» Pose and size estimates
>>>>>

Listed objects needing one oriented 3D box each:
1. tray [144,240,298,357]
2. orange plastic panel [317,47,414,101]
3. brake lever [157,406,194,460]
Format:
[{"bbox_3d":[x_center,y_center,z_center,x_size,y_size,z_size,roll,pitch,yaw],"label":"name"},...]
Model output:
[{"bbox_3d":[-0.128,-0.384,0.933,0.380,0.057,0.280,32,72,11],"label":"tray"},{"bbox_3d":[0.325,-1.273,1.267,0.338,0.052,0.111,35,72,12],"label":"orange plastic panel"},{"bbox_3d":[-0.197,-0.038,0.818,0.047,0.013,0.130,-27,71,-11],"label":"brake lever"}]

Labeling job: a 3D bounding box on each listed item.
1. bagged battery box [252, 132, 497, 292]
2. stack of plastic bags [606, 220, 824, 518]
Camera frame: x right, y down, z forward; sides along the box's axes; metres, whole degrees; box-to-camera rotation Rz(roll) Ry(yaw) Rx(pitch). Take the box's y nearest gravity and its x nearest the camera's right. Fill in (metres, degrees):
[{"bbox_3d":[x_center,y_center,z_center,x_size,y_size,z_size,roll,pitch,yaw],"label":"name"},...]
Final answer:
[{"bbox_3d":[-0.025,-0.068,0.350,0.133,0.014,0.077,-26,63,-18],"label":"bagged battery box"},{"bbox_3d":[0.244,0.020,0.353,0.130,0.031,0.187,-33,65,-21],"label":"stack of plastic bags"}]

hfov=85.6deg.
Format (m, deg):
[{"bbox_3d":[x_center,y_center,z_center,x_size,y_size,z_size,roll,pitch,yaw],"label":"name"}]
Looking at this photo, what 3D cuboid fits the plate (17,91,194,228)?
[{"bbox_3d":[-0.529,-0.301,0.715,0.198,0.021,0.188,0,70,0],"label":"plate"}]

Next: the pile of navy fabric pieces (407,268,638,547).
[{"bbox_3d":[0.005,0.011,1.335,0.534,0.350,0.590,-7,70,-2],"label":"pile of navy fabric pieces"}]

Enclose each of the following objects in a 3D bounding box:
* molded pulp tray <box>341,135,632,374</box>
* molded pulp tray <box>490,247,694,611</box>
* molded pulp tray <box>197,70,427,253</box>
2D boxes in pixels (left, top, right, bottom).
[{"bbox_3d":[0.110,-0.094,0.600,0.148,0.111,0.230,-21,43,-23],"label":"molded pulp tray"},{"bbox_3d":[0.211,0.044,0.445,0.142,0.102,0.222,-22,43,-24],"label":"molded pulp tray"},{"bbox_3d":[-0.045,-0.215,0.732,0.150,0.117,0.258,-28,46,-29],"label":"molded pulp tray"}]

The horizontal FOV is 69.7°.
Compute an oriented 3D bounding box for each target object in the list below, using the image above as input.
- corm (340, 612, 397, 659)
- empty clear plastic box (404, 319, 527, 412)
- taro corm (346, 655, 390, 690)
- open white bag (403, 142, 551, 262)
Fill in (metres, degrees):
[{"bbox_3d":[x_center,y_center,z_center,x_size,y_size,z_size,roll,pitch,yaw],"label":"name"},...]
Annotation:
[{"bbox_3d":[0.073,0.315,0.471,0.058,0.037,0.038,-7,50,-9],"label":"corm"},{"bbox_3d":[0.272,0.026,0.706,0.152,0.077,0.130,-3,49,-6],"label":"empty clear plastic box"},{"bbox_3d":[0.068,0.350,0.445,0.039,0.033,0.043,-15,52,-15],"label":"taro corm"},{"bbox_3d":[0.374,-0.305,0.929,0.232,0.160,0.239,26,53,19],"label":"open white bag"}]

<<<<<

Check every line above for the word "degrees" and copy those that have it.

» Your solution
Camera frame: x right, y down, z forward; sides along the box's axes; metres, whole degrees; box-to-camera rotation Rz(roll) Ry(yaw) Rx(pitch). Take the box's y nearest gravity and its x nearest the camera's right. Fill in (metres, degrees):
Fill in (metres, degrees):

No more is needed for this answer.